5. The saga receives the alert/fault message and applies the appropriate action.

The one question that still remains is that we lose the alert message once it's consumed by the saga and the concern is that we want to keep track of everything that has happened. I couldn't agree more. Keeping track of what's happened and it's extremely important. But a better question is who's responsible for keeping track of this fault/alert? Should the domain keep track of something that didn't happen or something that it refused to do? Isn't it the saga that cares about the command and associated failure? Shouldn't the saga (or its infrastructure) be responsible for tracking all messages relative to the saga?

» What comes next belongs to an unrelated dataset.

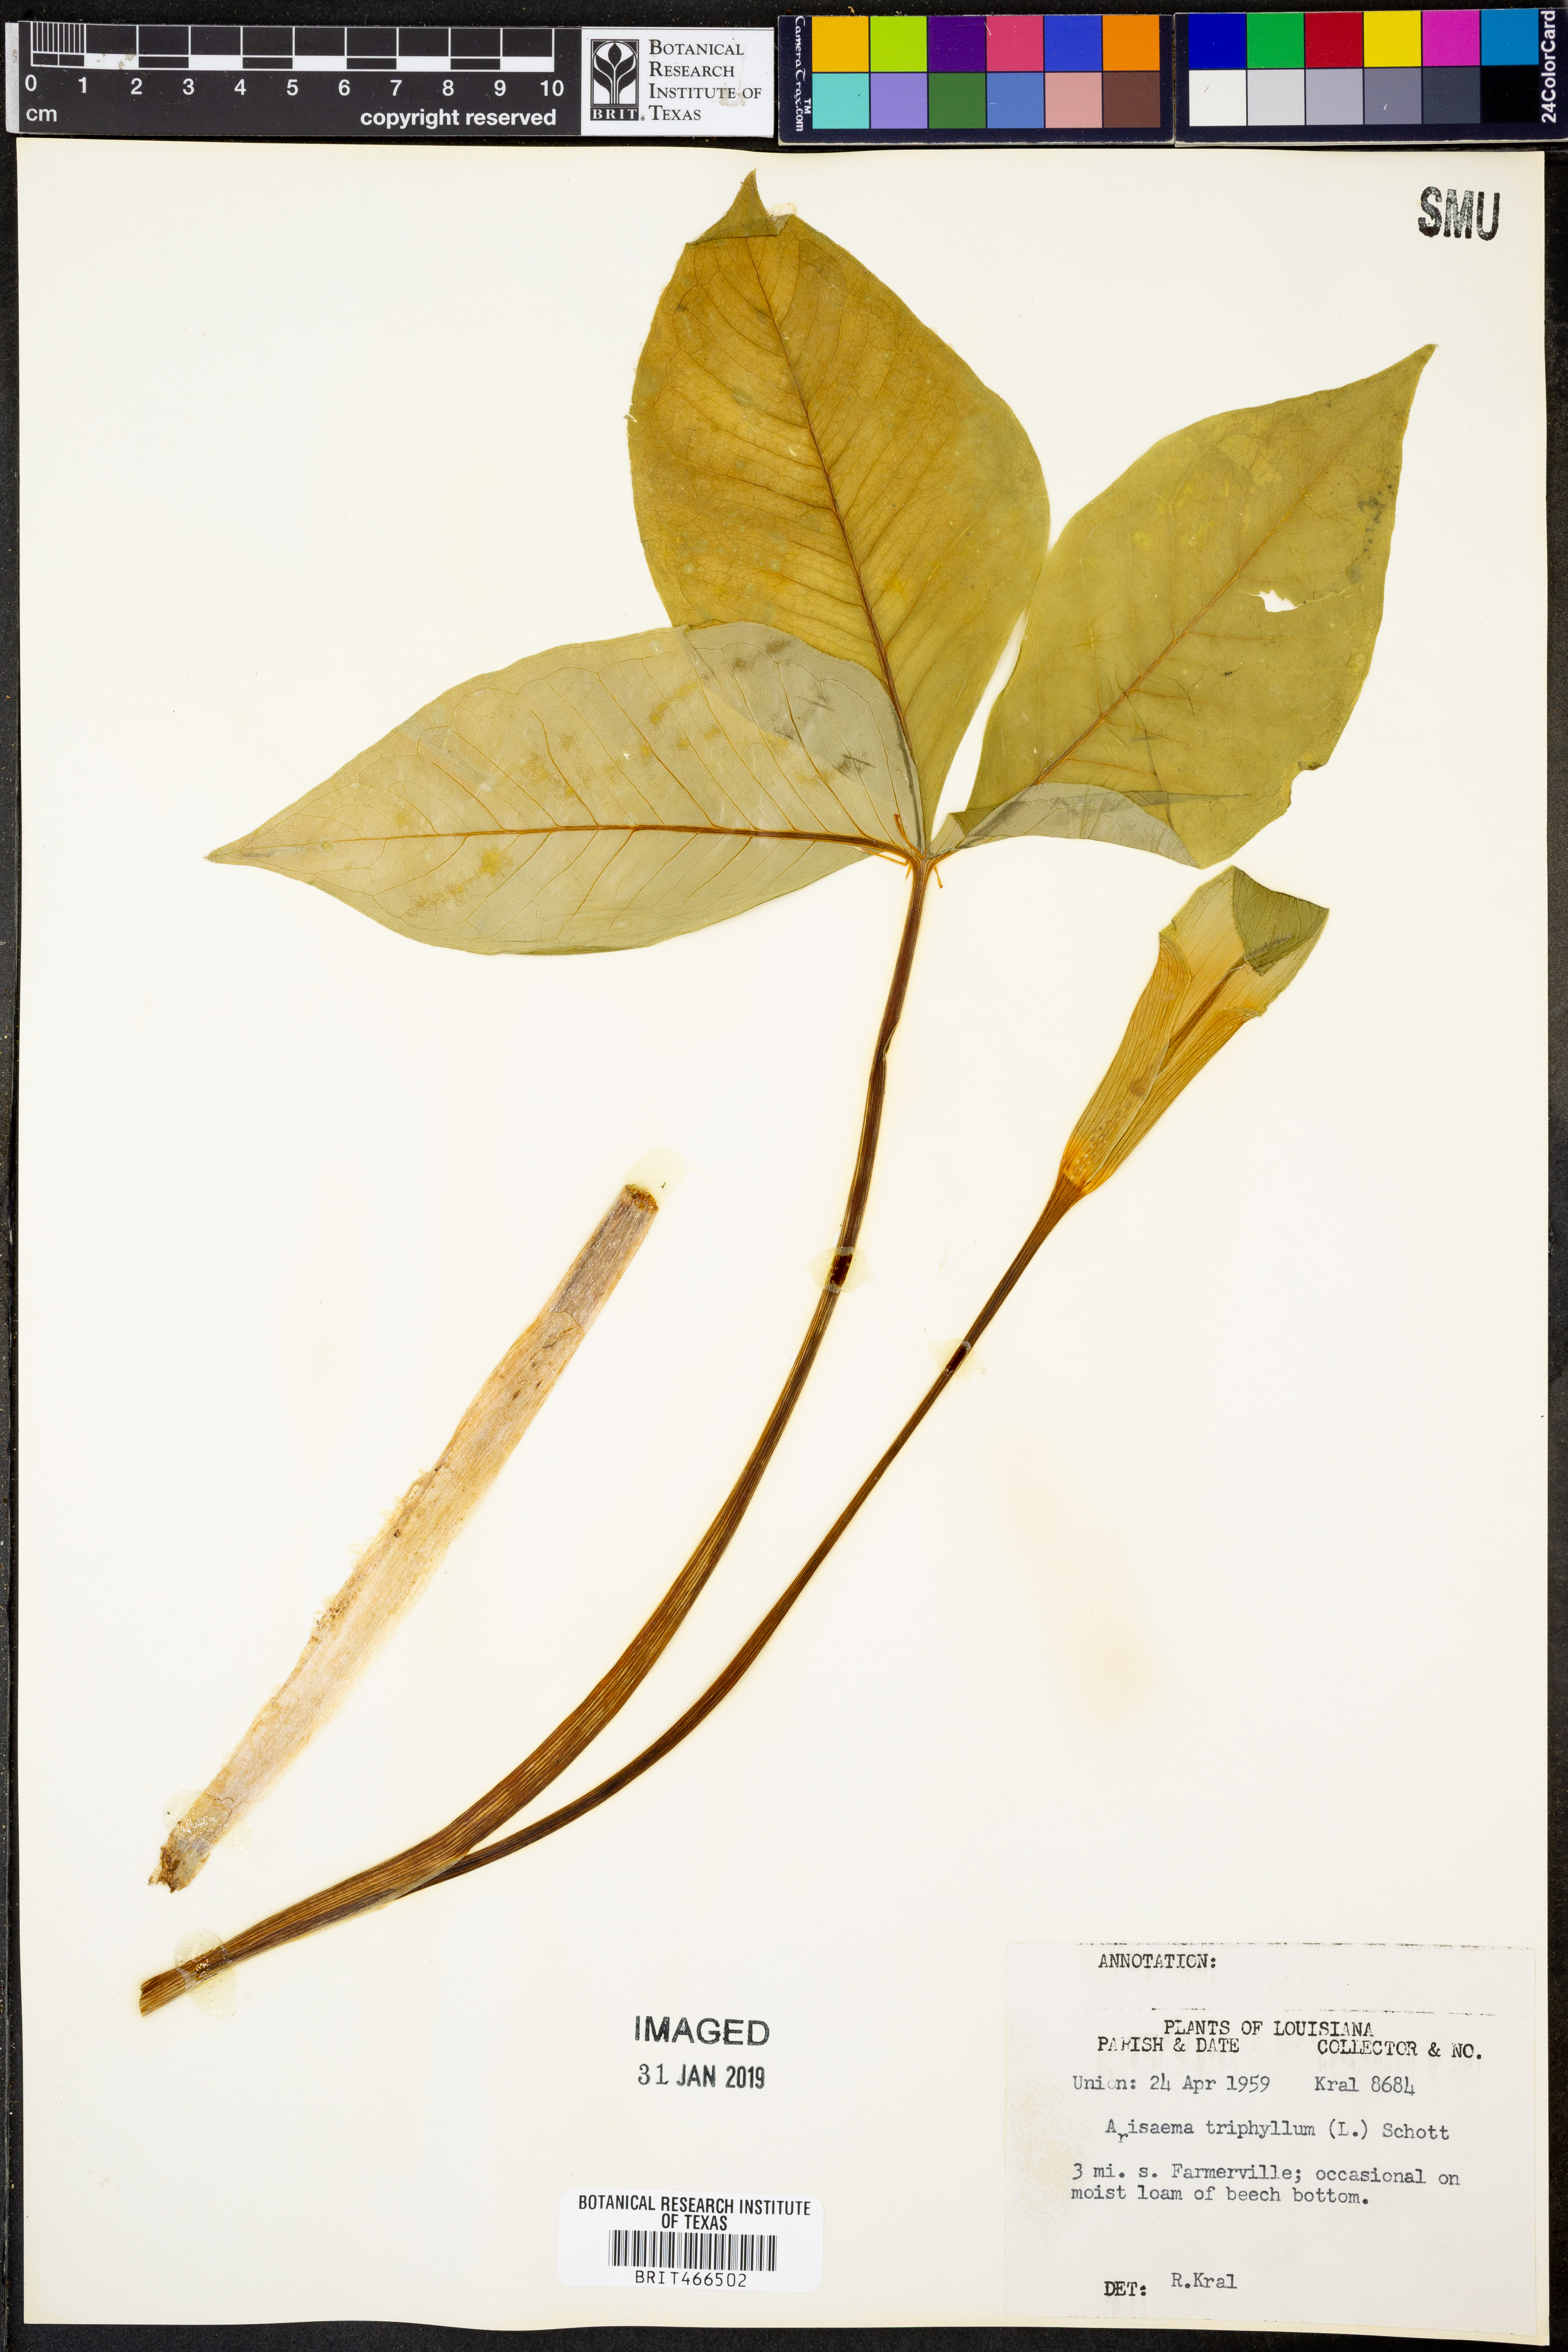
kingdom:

In our implementation, we actually implement our sagas using event sourcing. What this means is that all messages addressed to the saga are replayed in order to re-build the state of the saga. In addition (and as an auditing benefit), we use an event store to dispatch outbound message from the saga. This means that a saga is completely autonomous and separate from the domain and is only coupled by the message contracts. It also means that we can replay incoming messages against a new implementation of a saga if necessary to come up with an alternate model as our sagas and domain evolve to changing business requirements.

To sum things up:

1. When the domain refuses to do something, it doesn't generate an event. Instead, it throws an exception.

2. The command handler handles the exception and does a bus.Reply() with an "alert" or "fault" message.

3. Because the message is not generated by the domain, but by the layer just on top of the domain, we don't track this alert/fault message inside of the domain.

4. The saga receives the message and takes appropriate, compensating action.

5. Because the saga is implemented using event sourcing, nothing is ever lost. We have a complete business/audit history of what happened and we can evolve our saga model and rebuild it with full confidence in our message history.